A tensão racial explode nos Estados Unidos
de tempos em tempos. Há um ano, quando o vigia comunitário George
Zimmerman foi absolvido pelo homicídio de Trayvon Martin, então com 17
anos, negro e desarmado como Michael Brown, a onda de protestos se
espalhou por cidades como São Francisco, Washington, Los Angeles e Nova
York. O júri que inocentou Zimmerman era composto por seis mulheres
brancas. Com base nas estatísticas oficiais, é possível dizer que, se o
crime tivesse sido cometido por um negro contra um branco, o veredicto
seria diferente. Segundo um estudo publicado em 2012, os homens negros
estão mais propensos que os brancos a serem condenados pelos mesmos
crimes e, em geral, suas sentenças são 60% mais longas.
OMISSO?
Desde que chegou à Casa Branca, em 2009, o presidente Barack Obama
tem evitado politizar questões raciais. No caso de Ferguson, não foi diferente
O secretário Eric Holder, também negro,
contou uma experiência pessoal que escancara o racismo entranhado na
sociedade americana. Em Nova Jersey, quando não era uma autoridade no
país, seu carro foi parado e revistado sem nenhum motivo aparente. Ele
disse que se sentiu “humilhado” pela ação policial. “Holder vem de uma
família do Alabama e entende o real significado de discriminação e a
frustração daquela comunidade”, afirma o consultor político Raynard
Jackson. O Estado do Alabama é icônico na luta pelos direitos civis nos
EUA desde que, nos anos 50, uma mulher se recusou a ceder seu assento
num ônibus para um branco. Para Jackson, Obama não tem a mesma
experiência, porque foi criado no Havaí, onde as distinções entre
brancos e negros são uma questão menor.
Pressionado por questões internacionais e
em baixa entre os americanos, Obama manteve distância das tensões em
Ferguson e seguiu com suas férias de verão em Martha’s Vineyard. Desde
que assumiu a Presidência, foram poucas as ocasiões em que ele falou
abertamente sobre questões raciais. O tom emotivo com que tratou Trayvon
Martin, ao dizer que ele poderia ser seu filho, foi uma exceção.

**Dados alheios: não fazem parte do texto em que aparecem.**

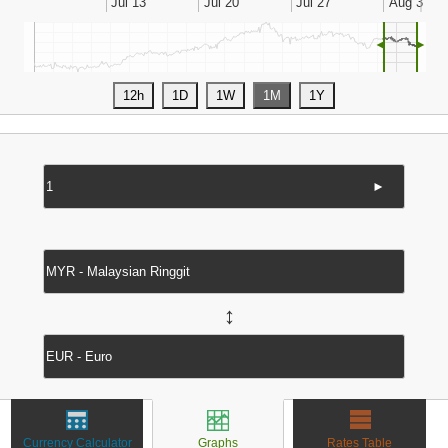
◄
►
►
↔
Currency Calculator
Graphs
Rates Table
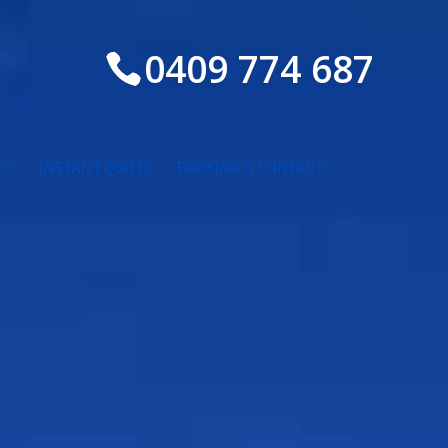
0409 774 687
INSTANT QUOTE
BOOKING & CONTACT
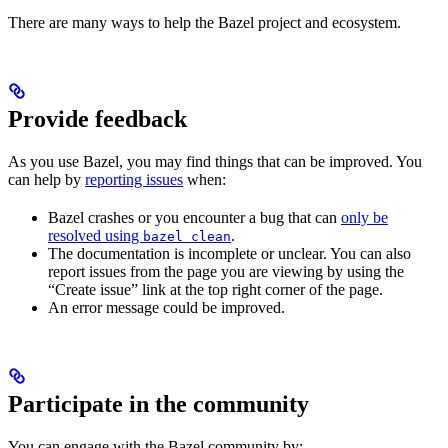
There are many ways to help the Bazel project and ecosystem.
Provide feedback
As you use Bazel, you may find things that can be improved. You
can help by
reporting issues
when:
Bazel crashes or you encounter a bug that can
only be
resolved using
.
bazel clean
The documentation is incomplete or unclear. You can also
report issues from the page you are viewing by using the
“Create issue” link at the top right corner of the page.
An error message could be improved.
Participate in the community
You can engage with the Bazel community by:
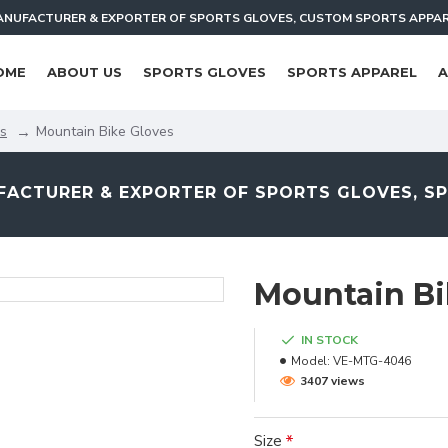
NUFACTURER & EXPORTER OF SPORTS GLOVES, CUSTOM SPORTS APPA
OME
ABOUT US
SPORTS GLOVES
SPORTS APPAREL
A
es
Mountain Bike Gloves
ACTURER & EXPORTER OF SPORTS GLOVES, S
Mountain Bi
IN STOCK
Model:
VE-MTG-4046
3407 views
Size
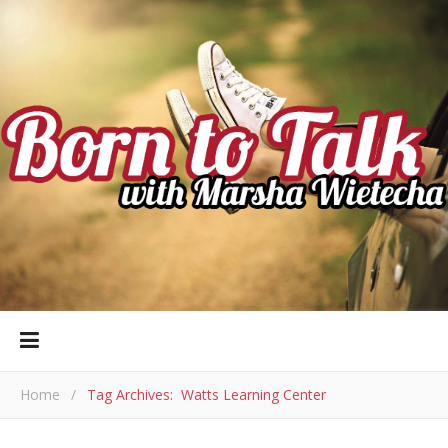
Home
/
Tag Archives: Watts Learning Center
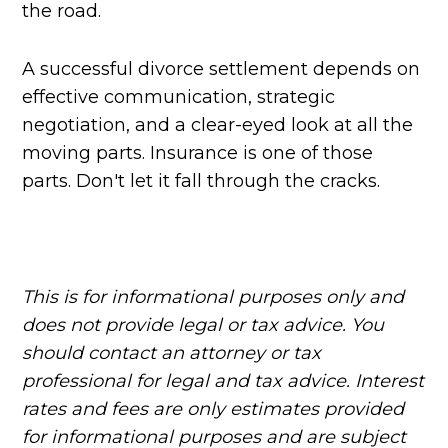
the road.
A successful divorce settlement depends on
effective communication, strategic
negotiation, and a clear-eyed look at all the
moving parts. Insurance is one of those
parts. Don't let it fall through the cracks.
This is for informational purposes only and
does not provide legal or tax advice. You
should contact an attorney or tax
professional for legal and tax advice. Interest
rates and fees are only estimates provided
for informational purposes and are subject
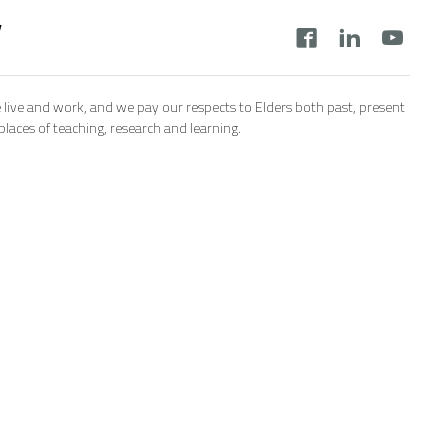
y
 live and work, and we pay our respects to Elders both past, present
aces of teaching, research and learning.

“Barack Obama não foi a resposta para nossas demandas sociais, mas temos
que entender que ele não é o presidente da comunidade negra, mas do
país todo”, diz Ebonie Johnson Cooper, ativista negra. “Para ver
mudanças, os cidadãos devem começar se engajando politicamente nos
comitês locais.” Professora de ciência política da Universidade de
Fordham, de Nova York, Christina Greer afirma que, “por mais poderosa
que seja, uma pessoa sozinha não muda a mentalidade de outros milhões”.
Nos EUA, a taxa de desemprego é, em
qualquer nível de educação, cerca de duas vezes maior para os negros do
que para os brancos – e isso praticamente não mudou nas últimas quatro
décadas – e a de pobreza é mais que o dobro, embora essa proporção
esteja caindo. As chances de um jovem negro entre 25 e 34 anos ser
assassinado são nove vezes maiores que as de um branco da mesma faixa
etária. Na quinta-feira 21, com o arrefecimento dos protestos em
Ferguson, o governador de Missouri pediu que a Guarda Nacional começasse
a se retirar da cidade. As feridas, porém, continuam lá.